Problem statement:
Reproduce the material word for word, from its opening line up to and including the line with "59: (289, 207)". Leave the pictures out of your copy.

%%

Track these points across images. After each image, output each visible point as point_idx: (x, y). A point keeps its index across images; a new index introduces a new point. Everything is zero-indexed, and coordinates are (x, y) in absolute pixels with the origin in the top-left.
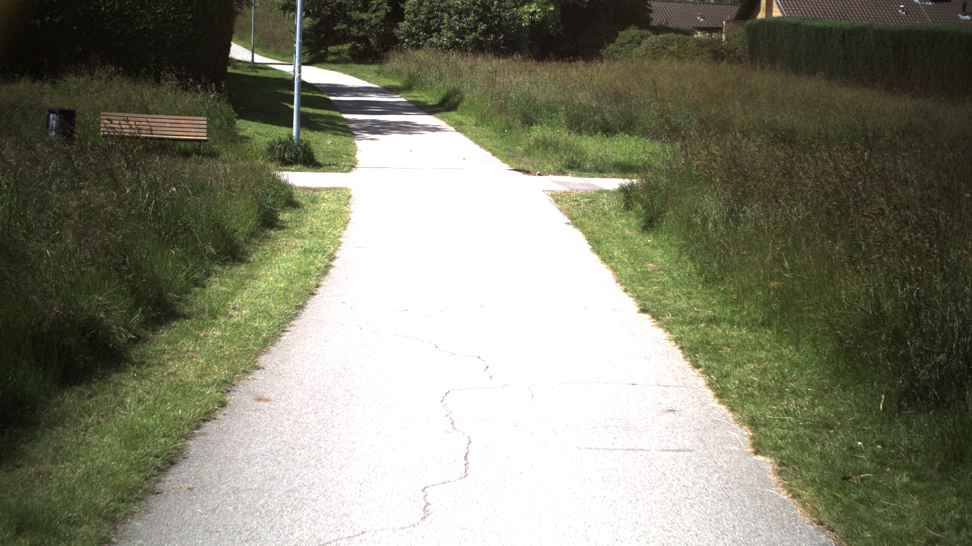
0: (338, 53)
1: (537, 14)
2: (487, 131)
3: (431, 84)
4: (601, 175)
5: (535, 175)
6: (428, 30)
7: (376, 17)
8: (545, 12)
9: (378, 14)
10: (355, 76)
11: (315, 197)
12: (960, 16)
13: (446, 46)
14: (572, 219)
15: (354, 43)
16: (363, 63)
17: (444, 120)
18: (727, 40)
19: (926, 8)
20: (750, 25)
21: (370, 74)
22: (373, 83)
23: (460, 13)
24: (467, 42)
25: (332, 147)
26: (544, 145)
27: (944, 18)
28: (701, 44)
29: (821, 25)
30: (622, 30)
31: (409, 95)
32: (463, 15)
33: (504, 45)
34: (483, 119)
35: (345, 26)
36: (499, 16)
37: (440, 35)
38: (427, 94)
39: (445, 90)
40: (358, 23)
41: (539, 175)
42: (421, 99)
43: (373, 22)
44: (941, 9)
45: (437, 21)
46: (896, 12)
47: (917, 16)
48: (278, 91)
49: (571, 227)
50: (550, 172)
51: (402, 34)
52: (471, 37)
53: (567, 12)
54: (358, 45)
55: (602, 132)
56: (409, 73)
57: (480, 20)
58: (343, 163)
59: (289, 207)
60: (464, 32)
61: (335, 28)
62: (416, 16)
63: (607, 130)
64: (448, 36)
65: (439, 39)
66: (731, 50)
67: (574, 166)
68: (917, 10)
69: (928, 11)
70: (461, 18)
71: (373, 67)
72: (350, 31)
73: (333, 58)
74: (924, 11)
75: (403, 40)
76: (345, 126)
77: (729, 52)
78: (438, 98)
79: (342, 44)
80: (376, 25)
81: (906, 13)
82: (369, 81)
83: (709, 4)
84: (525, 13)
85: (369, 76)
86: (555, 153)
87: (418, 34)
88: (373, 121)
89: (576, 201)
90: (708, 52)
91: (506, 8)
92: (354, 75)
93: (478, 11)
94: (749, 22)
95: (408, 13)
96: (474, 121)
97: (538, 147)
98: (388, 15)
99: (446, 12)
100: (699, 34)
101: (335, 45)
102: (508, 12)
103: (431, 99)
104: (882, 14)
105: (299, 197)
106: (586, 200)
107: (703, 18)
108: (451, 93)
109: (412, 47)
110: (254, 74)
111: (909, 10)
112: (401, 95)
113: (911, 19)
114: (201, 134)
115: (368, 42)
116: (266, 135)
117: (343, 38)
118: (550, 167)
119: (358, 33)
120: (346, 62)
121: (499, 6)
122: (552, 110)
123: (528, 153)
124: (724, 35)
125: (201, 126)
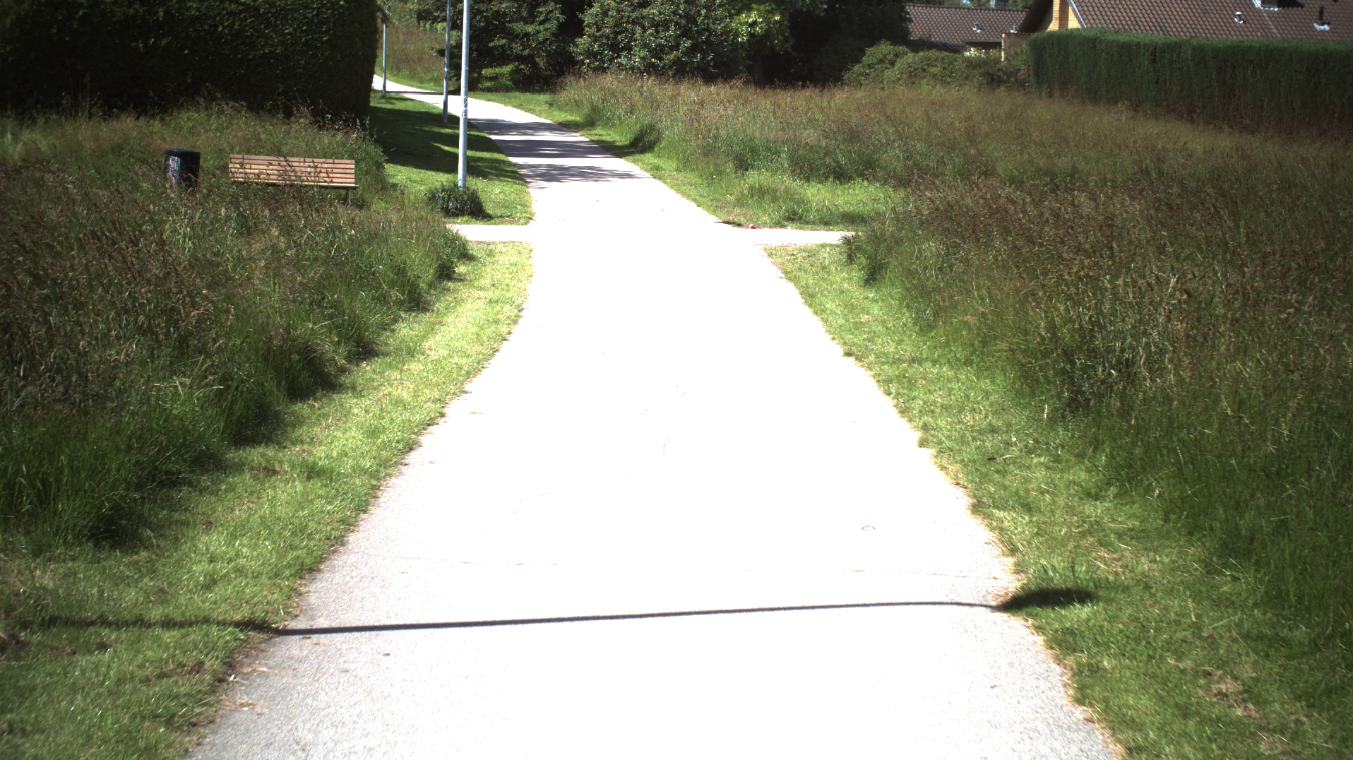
0: (494, 78)
1: (757, 25)
2: (692, 177)
3: (620, 119)
4: (826, 227)
5: (748, 228)
6: (615, 49)
7: (546, 30)
8: (769, 23)
9: (547, 25)
10: (521, 109)
11: (491, 251)
12: (1316, 25)
13: (639, 68)
14: (786, 273)
15: (516, 64)
16: (529, 92)
17: (637, 165)
18: (1006, 58)
19: (1270, 15)
20: (1035, 40)
21: (539, 105)
22: (546, 118)
23: (656, 25)
24: (665, 64)
25: (502, 196)
26: (760, 193)
27: (1294, 28)
28: (971, 64)
29: (1127, 39)
30: (871, 46)
31: (589, 132)
32: (661, 29)
33: (714, 67)
34: (686, 163)
35: (504, 41)
36: (708, 30)
37: (631, 54)
38: (614, 132)
39: (638, 126)
40: (522, 38)
41: (752, 227)
42: (608, 139)
43: (541, 37)
44: (1291, 16)
45: (626, 36)
46: (1230, 21)
47: (1259, 26)
48: (425, 128)
49: (784, 281)
50: (765, 225)
51: (581, 54)
52: (672, 57)
53: (800, 23)
54: (522, 66)
55: (834, 178)
56: (592, 105)
57: (683, 35)
58: (518, 215)
59: (464, 260)
60: (662, 51)
61: (491, 45)
62: (599, 30)
63: (841, 176)
64: (642, 55)
65: (630, 60)
66: (1012, 73)
67: (795, 217)
68: (1258, 18)
69: (1274, 19)
70: (657, 32)
71: (543, 97)
72: (511, 48)
73: (488, 84)
74: (1267, 19)
75: (583, 61)
76: (516, 172)
77: (1009, 75)
78: (628, 136)
79: (501, 66)
80: (545, 40)
81: (1244, 22)
82: (539, 115)
83: (989, 10)
84: (742, 24)
85: (538, 108)
86: (773, 202)
87: (601, 54)
88: (549, 166)
89: (793, 255)
90: (981, 75)
91: (716, 19)
92: (520, 106)
93: (680, 23)
94: (1034, 36)
95: (588, 25)
96: (674, 166)
97: (752, 196)
98: (561, 26)
99: (639, 24)
100: (972, 53)
101: (491, 67)
102: (718, 24)
103: (618, 137)
104: (1212, 24)
105: (474, 250)
106: (804, 254)
107: (981, 29)
108: (646, 131)
109: (595, 70)
110: (389, 106)
111: (1248, 17)
112: (582, 132)
113: (1251, 30)
114: (348, 180)
115: (535, 65)
116: (422, 182)
117: (502, 57)
118: (766, 218)
119: (522, 50)
120: (507, 89)
121: (706, 17)
122: (773, 151)
123: (740, 202)
124: (1003, 54)
125: (348, 171)
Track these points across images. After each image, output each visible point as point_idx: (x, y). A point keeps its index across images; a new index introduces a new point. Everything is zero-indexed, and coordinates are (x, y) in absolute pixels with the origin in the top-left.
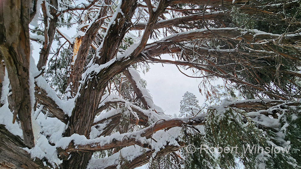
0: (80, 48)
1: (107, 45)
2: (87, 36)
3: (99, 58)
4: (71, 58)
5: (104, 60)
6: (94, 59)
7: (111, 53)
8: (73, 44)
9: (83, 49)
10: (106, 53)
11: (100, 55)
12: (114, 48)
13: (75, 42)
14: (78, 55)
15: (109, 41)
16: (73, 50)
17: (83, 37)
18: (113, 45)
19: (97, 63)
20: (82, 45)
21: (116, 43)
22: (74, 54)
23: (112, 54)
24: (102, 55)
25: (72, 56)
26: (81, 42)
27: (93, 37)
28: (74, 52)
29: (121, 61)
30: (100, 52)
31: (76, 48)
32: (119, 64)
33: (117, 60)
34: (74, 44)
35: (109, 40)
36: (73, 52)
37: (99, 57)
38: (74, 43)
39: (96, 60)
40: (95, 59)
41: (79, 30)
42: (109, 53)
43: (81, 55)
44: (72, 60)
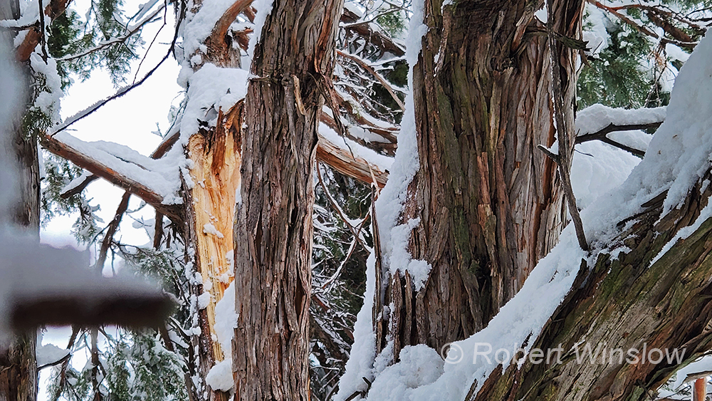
0: (238, 225)
1: (457, 130)
2: (269, 96)
3: (419, 285)
4: (198, 331)
5: (471, 280)
6: (377, 309)
7: (510, 192)
8: (179, 201)
9: (266, 221)
10: (463, 212)
11: (416, 246)
12: (521, 131)
13: (190, 183)
14: (239, 292)
15: (463, 91)
16: (191, 251)
17: (239, 108)
18: (507, 107)
19: (414, 342)
20: (249, 188)
21: (526, 84)
22: (207, 286)
23: (525, 193)
24: (437, 244)
25: (202, 312)
26: (232, 161)
27: (313, 85)
28: (204, 266)
29: (635, 262)
30: (413, 222)
31: (209, 228)
32: (623, 297)
33: (592, 263)
34: (188, 200)
35: (459, 73)
36: (197, 267)
37: (420, 270)
38: (184, 191)
39: (402, 312)
40: (384, 297)
41: (196, 67)
42: (494, 202)
43: (262, 281)
44: (210, 343)
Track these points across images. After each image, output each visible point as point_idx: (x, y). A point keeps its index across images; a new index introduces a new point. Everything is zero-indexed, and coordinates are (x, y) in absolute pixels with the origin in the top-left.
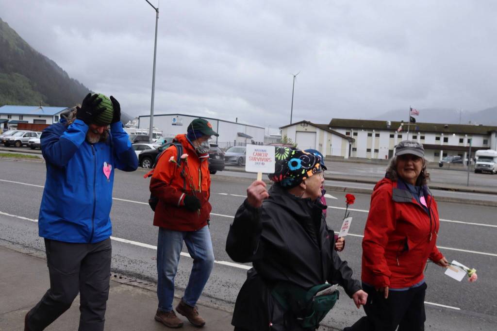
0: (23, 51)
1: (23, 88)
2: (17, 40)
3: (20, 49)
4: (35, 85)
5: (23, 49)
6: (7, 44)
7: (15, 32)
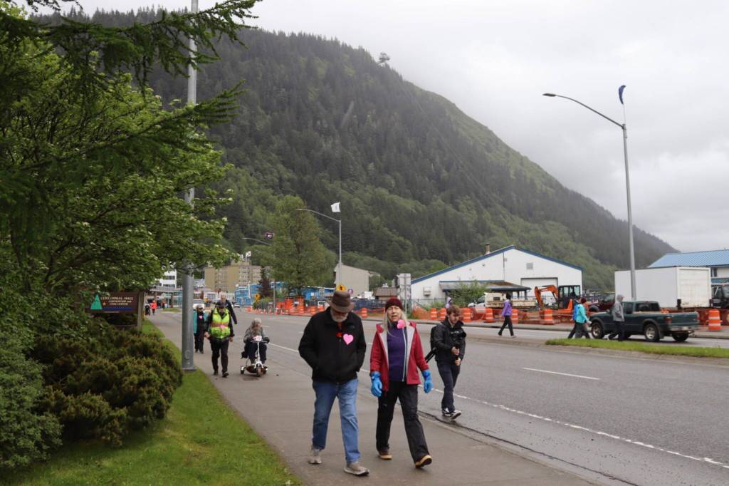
0: (552, 190)
1: (561, 240)
2: (543, 176)
3: (548, 189)
4: (577, 234)
5: (551, 187)
6: (533, 184)
7: (539, 167)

%%

Result for this exercise:
Track these points across images. After each image, output each visible point as point_idx: (x, y). A point keeps its index across images; a new index introduces a new point. Everything is zero-indexed, and coordinates are (x, y) in absolute pixels with the origin in the top-left.
0: (338, 53)
1: (537, 14)
2: (487, 131)
3: (431, 84)
4: (601, 175)
5: (535, 175)
6: (428, 30)
7: (376, 17)
8: (545, 12)
9: (378, 14)
10: (355, 76)
11: (315, 197)
12: (960, 16)
13: (446, 46)
14: (572, 219)
15: (354, 43)
16: (363, 63)
17: (444, 120)
18: (727, 40)
19: (926, 8)
20: (750, 25)
21: (370, 74)
22: (373, 83)
23: (460, 13)
24: (467, 42)
25: (332, 147)
26: (544, 145)
27: (944, 18)
28: (701, 44)
29: (821, 25)
30: (622, 30)
31: (409, 95)
32: (463, 15)
33: (504, 45)
34: (483, 119)
35: (345, 26)
36: (499, 16)
37: (440, 35)
38: (427, 94)
39: (445, 90)
40: (358, 23)
41: (539, 175)
42: (421, 99)
43: (373, 22)
44: (941, 9)
45: (437, 21)
46: (896, 12)
47: (917, 16)
48: (278, 91)
49: (571, 227)
50: (550, 172)
51: (402, 34)
52: (471, 37)
53: (567, 12)
54: (358, 45)
55: (602, 132)
56: (409, 73)
57: (480, 20)
58: (343, 163)
59: (289, 207)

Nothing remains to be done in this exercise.